-- What to do --
In the data below, find every line that has the string "active", and copy it.

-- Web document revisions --
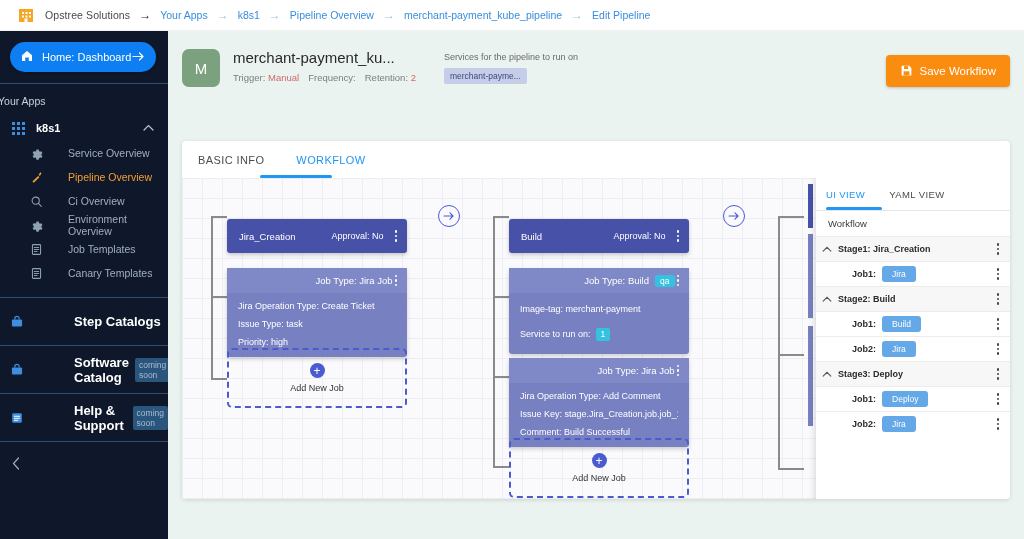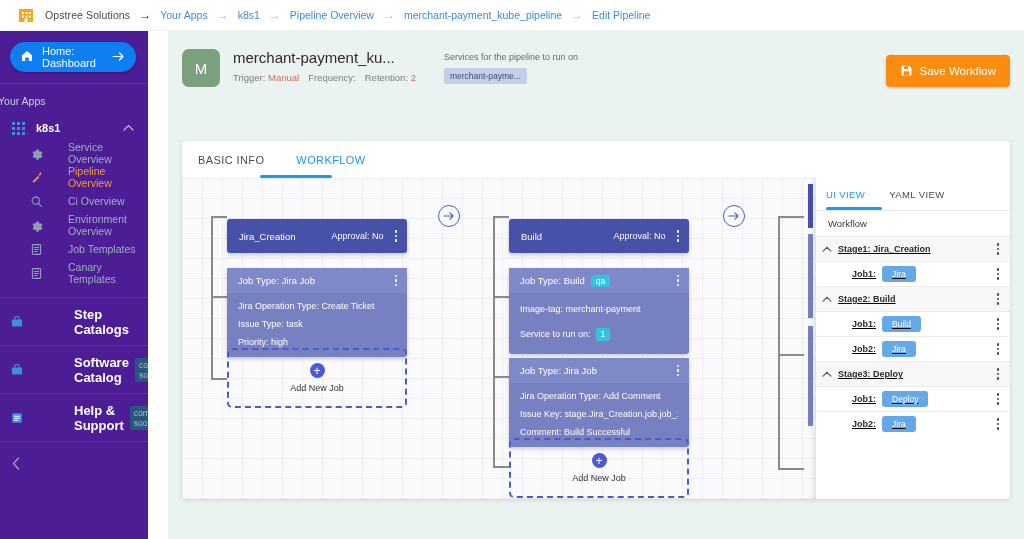--- a/index.html
+++ b/index.html
@@ -21,22 +21,22 @@
   }
   .bc-logo { width: 20px; height: 20px; position: relative; flex: 0 0 auto; }
   .bc-logo svg { display: block; }
   .bc-org { font-size: 10.5px; color: #4a4a4a; letter-spacing: .1px; }
   .bc-link { font-size: 10.5px; color: #3a8dde; cursor: pointer; white-space: nowrap;}
   .bc-arrow { font-size: 12px; color: #9fc5e8; line-height: 1; }
   .bc-arrow.dark { color: #222; font-weight: bold; }
 
   
   #sidebar {
-    position: absolute; left: 0; top: 31px; width: 148px; height: 508px;
-    background: #4c1d95;
+    position: absolute; left: 0; top: 31px; width: 168px; height: 508px;
+    background: #0f172a;
     color: #c8d4de;
     overflow: hidden;
   }
   .home-btn {
     margin: 11px 12px 0 10px; height: 30px; border-radius: 16px;
     background: #0d7ff2;
     display: flex; align-items: center; padding: 0 11px;
     color: #fff; font-size: 11px; cursor: pointer;
     box-shadow: 0 1px 3px rgba(0,0,0,.25);
   }
@@ -142,21 +142,21 @@
   .kebab i { width: 2.5px; height: 2.5px; border-radius: 50%; background: currentColor; display: block; }
 
   .job-card {
     width: 180px; background: #7781c1; color: #fff;
     box-shadow: 0 2px 4px rgba(0,0,0,.18); cursor: pointer;
   }
   .job-title {
     height: 25px; background: #8089c7; display: flex; align-items: center;
     padding: 0 8px 0 11px; font-size: 9.5px;
   }
-  .job-title .jt-text { flex: 1; display: flex; align-items: center; gap: 6px; }
+  .job-title .jt-text { flex: 1; display: flex; align-items: center; gap: 6px; justify-content: flex-end; }
   .chip-cyan {
     background: #35c1e0; color: #fff; font-size: 8.5px; border-radius: 2px; padding: 1px 5px;
   }
   .job-body { padding: 8px 11px 9px 11px; display: flex; flex-direction: column; gap: 7px; }
   .job-line { font-size: 9px; line-height: 11px; white-space: nowrap; overflow: hidden; display:flex; align-items:center; gap:5px;}
 
   .add-job {
     width: 180px; height: 60px; border: 2px dashed #4a5bd0; border-radius: 5px;
     display: flex; flex-direction: column; align-items: center; justify-content: center;
     gap: 5px; background: transparent; cursor: pointer;
@@ -183,21 +183,21 @@
     z-index: 5; display: flex; flex-direction: column;
   }
   .rp-tabs { height: 33px; display: flex; align-items: center; padding: 0 10px; gap: 24px; position: relative; border-bottom: 1px solid #e6e6e6;}
   .rp-tab { font-size: 9.5px; color: #4c4c4c; letter-spacing: .4px; cursor: pointer; height:33px; display:flex; align-items:center;}
   .rp-tab.active { color: #2196f3; }
   .rp-tab.active::after { content:""; position:absolute; bottom:0; left:10px; width:56px; height:3px; background:#2196f3; border-radius:2px;}
   .rp-wf { font-size: 9.5px; color: #3a3a3a; padding: 7px 0 7px 12px; }
   .rp-list { flex: 1; overflow: hidden; }
   .rp-row {
     height: 25px; display: flex; align-items: center; border-top: 1px solid #ececec;
-    padding-right: 9px; cursor: pointer; background: #fff; text-decoration: underline;
+    padding-right: 9px; cursor: pointer; background: #fff;
   }
   .rp-row.stage { background: #f7f7f7; }
   .rp-row .rp-chev { width: 22px; text-align: center; color: #555; font-size: 9px; }
   .rp-row .rp-label { font-size: 9px; color: #2a2a2a; flex: 1; }
   .rp-row.stage .rp-label { font-weight: bold; }
   .rp-row.job .rp-label { padding-left: 14px; font-weight: bold; flex: 0 0 auto; margin-right: 6px;}
   .btn-blue {
     background: #64a8e8; color: #fff; font-size: 8.5px; border-radius: 3px;
     padding: 3px 10px; cursor: pointer; display:inline-block;
   }

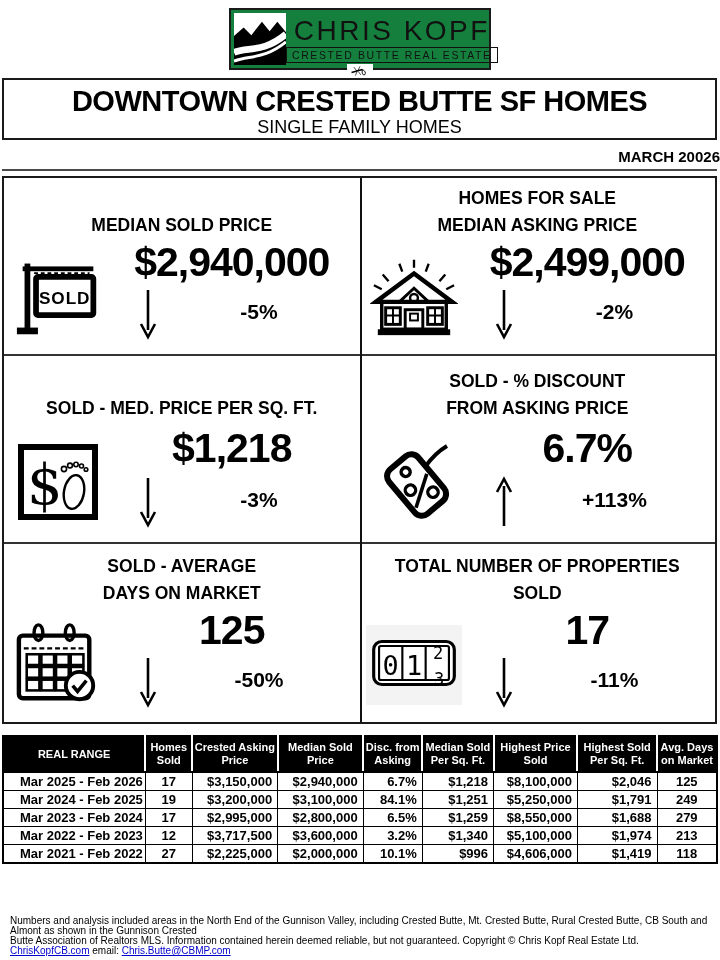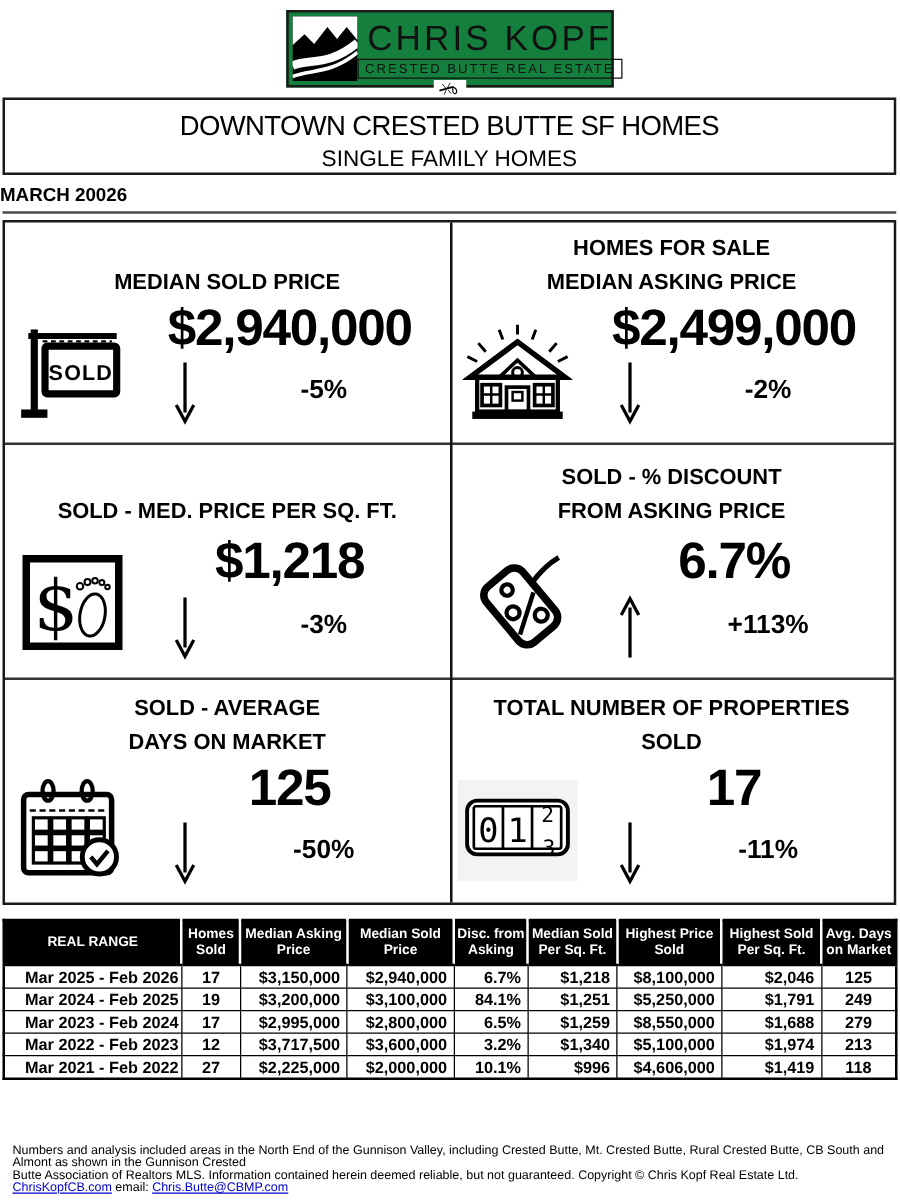--- a/index.html
+++ b/index.html
@@ -20,23 +20,23 @@
   .logo-tagline {
     font-size:10.5px; letter-spacing:1.6px; font-weight:400; color:#111;
     border:1.5px solid #111; padding:1px 5px; margin-top:1px; white-space:nowrap;
   }
   .fly { position:absolute; left:50%; bottom:-10px; transform:translateX(-50%); background:#fff; padding:0 3px; }
   
   .title-box {
     position:absolute; left:2px; top:78px; width:715px; height:62px;
     border:2px solid #1a1a1a; text-align:center; padding-top:6px;
   }
-  .main-title { font-size:22px; font-weight:normal; letter-spacing:-0.5px; line-height:30px; }
+  .main-title { font-size:29px; font-weight:bold; letter-spacing:-0.5px; line-height:30px; }
   .sub-title  { font-size:18px; font-weight:normal; line-height:22px; }
-  .period { position:absolute; left:0; top:148px; width:720px; text-align:left; font-size:15px; font-weight:bold; }
+  .period { position:absolute; left:0; top:148px; width:720px; text-align:right; font-size:15px; font-weight:bold; }
   .rule { position:absolute; left:2px; top:169px; width:715px; height:2px; background:#4a4a4a; }
   
   .stats {
     position:absolute; left:2px; top:176px; width:715px; height:548px;
     border:2px solid #1a1a1a; display:grid;
     grid-template-columns:1fr 1fr; grid-template-rows:176px 188px 180px;
   }
   .h-div { position:absolute; left:0; right:0; height:2px; background:#333; }
   .v-div { position:absolute; top:0; bottom:0; left:356px; width:2px; background:#111; }
   .stat-cell { display:flex; flex-direction:column; padding:6px 4px 0 4px; overflow:hidden; }
@@ -313,21 +313,21 @@
         <col style="width:76px">
         <col style="width:86px">
         <col style="width:86px">
         <col style="width:64px">
     </colgroup>
     <thead>
       <tr>
         <th>REAL RANGE</th>
         <th>Homes
 Sold</th>
-        <th>Median Asking
+        <th>Crested Asking
 Price</th>
         <th>Median Sold
 Price</th>
         <th>Disc. from
 Asking</th>
         <th>Median Sold
 Per Sq. Ft.</th>
         <th>Highest Price
 Sold</th>
         <th>Highest Sold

-- Task result --
   .rp-tab.active { color: #2196f3; }
   .rp-tab.active::after { content:""; position:absolute; bottom:0; left:10px; width:56px; height:3px; background:#2196f3; border-radius:2px;}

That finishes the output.